**YOUR OBJECTIVE**
Output, unchanged, the lines that begin at the one containing "商品和服务支出(决算数), 工资福利支出(决算数)" and stop after the one containing "What is the label". Include both of those lines and nothing else.

**Stored items**
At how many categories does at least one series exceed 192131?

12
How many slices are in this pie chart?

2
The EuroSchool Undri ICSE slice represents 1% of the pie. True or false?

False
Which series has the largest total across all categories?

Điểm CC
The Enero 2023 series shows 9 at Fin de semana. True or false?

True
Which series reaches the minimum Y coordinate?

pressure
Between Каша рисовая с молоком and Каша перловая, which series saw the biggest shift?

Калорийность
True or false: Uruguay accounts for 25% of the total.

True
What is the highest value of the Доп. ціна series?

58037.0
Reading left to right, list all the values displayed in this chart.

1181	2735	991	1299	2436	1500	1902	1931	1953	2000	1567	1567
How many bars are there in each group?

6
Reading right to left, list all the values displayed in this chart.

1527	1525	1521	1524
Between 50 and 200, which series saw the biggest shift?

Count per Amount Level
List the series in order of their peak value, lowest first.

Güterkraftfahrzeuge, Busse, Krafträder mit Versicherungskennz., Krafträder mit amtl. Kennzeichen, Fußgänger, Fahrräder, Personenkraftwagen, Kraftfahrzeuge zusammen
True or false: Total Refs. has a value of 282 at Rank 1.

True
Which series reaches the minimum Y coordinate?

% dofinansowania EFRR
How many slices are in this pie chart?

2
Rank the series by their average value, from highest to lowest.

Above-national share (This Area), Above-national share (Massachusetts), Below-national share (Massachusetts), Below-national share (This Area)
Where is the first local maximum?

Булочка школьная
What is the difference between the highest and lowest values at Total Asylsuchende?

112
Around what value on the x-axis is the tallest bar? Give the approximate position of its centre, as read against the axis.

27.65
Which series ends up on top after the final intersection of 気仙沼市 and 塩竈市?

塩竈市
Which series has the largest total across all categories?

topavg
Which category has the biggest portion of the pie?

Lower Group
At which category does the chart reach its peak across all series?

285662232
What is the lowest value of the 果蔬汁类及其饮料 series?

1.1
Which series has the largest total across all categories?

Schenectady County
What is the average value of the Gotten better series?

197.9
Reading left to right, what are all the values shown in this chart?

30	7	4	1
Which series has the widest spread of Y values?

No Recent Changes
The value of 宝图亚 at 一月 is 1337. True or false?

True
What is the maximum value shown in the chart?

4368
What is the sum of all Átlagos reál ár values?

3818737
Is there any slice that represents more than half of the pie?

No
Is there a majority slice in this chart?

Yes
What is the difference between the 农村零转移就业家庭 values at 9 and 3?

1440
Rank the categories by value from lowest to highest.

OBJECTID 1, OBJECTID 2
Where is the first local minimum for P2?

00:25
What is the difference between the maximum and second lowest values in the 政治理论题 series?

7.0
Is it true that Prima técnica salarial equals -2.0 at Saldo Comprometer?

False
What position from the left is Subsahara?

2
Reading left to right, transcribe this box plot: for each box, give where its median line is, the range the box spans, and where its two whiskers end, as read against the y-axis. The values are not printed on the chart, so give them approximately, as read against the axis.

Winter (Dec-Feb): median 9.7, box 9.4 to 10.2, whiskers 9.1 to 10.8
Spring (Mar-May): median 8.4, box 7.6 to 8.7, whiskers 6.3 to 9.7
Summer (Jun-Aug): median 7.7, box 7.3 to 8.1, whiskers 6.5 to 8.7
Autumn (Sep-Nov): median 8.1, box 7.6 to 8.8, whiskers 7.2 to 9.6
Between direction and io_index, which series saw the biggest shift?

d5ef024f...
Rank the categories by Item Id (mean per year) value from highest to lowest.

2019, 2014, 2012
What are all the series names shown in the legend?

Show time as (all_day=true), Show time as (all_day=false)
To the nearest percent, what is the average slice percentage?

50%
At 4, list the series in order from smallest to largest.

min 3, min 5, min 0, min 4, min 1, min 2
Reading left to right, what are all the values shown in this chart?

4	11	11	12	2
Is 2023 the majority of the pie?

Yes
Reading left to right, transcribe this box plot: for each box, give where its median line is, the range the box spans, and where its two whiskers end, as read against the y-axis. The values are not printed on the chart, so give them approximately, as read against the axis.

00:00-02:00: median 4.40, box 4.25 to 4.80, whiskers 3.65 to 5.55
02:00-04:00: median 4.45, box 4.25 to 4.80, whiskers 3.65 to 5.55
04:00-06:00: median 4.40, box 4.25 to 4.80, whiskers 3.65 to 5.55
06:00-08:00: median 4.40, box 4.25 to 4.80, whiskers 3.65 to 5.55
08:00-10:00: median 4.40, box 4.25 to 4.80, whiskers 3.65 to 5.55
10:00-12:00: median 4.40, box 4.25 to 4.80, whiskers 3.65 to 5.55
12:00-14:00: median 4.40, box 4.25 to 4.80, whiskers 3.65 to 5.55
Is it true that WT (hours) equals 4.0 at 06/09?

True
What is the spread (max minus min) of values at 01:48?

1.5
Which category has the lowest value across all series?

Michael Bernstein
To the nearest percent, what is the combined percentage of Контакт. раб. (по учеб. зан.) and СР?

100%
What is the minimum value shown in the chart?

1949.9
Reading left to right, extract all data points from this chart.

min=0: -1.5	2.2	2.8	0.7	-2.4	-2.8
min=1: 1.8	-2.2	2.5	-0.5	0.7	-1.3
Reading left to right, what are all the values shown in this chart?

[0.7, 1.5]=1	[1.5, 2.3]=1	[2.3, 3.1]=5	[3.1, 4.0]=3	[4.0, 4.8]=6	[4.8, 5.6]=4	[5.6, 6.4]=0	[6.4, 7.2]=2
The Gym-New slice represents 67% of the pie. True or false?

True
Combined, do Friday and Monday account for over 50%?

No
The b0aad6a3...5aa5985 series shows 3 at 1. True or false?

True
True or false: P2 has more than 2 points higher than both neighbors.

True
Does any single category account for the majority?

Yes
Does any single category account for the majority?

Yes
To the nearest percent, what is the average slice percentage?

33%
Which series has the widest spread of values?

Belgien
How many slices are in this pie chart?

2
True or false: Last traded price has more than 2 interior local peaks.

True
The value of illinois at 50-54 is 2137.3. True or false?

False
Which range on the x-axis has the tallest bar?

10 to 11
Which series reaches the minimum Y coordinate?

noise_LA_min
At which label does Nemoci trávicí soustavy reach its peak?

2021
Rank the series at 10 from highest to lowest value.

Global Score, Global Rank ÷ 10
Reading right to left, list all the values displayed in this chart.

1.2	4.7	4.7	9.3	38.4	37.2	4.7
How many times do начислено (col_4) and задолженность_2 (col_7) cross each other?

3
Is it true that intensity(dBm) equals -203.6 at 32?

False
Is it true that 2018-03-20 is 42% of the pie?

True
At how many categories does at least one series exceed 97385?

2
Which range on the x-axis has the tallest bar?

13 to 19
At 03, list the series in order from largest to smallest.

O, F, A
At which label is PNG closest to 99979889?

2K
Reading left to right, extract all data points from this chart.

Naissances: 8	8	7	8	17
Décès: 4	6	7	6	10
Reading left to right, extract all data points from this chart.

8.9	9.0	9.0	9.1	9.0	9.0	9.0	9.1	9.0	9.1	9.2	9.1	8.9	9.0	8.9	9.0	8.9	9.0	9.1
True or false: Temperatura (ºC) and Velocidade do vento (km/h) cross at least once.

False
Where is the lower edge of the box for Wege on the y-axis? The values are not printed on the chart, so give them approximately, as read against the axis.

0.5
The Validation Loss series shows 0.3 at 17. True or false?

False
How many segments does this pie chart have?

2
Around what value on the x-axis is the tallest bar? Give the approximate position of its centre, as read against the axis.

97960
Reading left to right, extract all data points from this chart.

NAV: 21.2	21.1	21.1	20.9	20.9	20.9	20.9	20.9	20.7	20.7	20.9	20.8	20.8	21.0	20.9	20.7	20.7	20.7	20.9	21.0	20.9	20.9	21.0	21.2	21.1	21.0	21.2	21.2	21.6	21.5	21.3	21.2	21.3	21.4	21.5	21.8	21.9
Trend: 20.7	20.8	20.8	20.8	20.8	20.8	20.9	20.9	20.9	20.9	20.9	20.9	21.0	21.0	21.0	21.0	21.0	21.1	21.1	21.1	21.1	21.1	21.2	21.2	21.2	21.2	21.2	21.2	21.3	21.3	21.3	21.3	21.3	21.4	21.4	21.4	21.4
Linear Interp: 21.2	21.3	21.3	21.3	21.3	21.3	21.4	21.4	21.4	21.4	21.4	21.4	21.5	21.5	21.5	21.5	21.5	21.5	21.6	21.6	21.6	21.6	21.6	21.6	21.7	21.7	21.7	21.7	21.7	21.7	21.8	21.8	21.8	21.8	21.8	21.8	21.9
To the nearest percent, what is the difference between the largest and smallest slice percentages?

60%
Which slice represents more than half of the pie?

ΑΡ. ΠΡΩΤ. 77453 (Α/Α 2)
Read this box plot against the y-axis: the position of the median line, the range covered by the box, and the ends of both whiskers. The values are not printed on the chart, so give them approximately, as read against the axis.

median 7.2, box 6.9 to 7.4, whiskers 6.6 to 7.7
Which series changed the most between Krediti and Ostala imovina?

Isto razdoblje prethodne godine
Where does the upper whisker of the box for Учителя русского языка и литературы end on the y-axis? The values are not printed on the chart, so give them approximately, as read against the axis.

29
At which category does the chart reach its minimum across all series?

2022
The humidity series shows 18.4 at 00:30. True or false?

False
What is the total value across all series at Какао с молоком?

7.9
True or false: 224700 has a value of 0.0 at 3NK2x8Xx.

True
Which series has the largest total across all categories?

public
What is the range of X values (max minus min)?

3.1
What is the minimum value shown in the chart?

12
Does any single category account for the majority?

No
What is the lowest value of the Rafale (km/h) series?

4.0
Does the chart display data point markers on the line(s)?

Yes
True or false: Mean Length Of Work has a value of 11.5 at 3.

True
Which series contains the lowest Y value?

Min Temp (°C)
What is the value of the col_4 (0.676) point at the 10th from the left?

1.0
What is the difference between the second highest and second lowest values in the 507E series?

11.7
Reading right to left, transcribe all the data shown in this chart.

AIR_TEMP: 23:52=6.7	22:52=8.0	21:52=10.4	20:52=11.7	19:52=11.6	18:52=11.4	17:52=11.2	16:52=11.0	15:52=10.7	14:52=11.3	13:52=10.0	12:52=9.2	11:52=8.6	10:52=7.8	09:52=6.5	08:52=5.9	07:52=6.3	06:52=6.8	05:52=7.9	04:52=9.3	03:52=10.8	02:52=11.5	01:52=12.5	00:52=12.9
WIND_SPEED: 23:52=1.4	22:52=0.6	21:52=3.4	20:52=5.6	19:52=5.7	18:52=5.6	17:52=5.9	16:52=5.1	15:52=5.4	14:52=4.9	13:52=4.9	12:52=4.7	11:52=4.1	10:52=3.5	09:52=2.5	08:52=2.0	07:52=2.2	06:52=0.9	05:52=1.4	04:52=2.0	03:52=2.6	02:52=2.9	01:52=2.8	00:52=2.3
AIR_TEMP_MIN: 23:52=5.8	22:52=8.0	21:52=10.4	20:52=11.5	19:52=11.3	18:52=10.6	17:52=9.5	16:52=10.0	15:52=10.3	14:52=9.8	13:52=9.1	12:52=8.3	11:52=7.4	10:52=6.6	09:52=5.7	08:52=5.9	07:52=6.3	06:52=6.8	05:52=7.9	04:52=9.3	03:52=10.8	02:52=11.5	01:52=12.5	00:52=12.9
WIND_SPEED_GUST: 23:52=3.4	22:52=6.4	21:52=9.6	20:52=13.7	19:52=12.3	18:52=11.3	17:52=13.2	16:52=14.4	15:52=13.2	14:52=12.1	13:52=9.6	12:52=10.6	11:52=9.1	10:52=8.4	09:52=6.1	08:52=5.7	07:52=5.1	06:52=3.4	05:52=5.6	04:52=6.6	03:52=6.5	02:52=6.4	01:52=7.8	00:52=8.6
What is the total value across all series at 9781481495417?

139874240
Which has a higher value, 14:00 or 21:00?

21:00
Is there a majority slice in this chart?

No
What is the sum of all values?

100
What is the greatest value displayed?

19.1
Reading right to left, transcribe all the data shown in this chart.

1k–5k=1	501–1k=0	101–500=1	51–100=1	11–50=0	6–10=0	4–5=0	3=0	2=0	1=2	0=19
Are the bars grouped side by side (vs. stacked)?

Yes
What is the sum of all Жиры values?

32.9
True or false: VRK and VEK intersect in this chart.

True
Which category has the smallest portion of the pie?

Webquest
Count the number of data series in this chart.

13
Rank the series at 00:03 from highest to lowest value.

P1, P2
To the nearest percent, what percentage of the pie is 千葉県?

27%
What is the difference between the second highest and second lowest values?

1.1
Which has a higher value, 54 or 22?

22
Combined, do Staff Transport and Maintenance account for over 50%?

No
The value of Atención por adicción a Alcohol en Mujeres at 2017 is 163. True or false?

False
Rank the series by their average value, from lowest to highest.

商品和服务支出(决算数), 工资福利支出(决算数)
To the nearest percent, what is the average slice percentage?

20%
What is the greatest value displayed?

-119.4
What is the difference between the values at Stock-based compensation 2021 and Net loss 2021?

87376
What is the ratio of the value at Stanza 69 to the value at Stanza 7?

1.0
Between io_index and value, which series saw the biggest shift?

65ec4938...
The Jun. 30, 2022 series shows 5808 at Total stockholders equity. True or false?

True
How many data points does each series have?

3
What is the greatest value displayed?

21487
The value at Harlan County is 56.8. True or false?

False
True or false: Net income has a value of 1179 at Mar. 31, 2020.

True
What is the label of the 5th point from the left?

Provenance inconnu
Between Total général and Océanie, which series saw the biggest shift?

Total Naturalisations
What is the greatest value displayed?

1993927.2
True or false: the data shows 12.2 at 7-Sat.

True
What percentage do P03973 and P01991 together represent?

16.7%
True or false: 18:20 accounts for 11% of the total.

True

**SOLUTION FOR THIS TASK**
商品和服务支出(决算数), 工资福利支出(决算数)
To the nearest percent, what is the average slice percentage?

20%
What is the greatest value displayed?

-119.4
What is the difference between the values at Stock-based compensation 2021 and Net loss 2021?

87376
What is the ratio of the value at Stanza 69 to the value at Stanza 7?

1.0
Between io_index and value, which series saw the biggest shift?

65ec4938...
The Jun. 30, 2022 series shows 5808 at Total stockholders equity. True or false?

True
How many data points does each series have?

3
What is the greatest value displayed?

21487
The value at Harlan County is 56.8. True or false?

False
True or false: Net income has a value of 1179 at Mar. 31, 2020.

True
What is the label of the 5th point from the left?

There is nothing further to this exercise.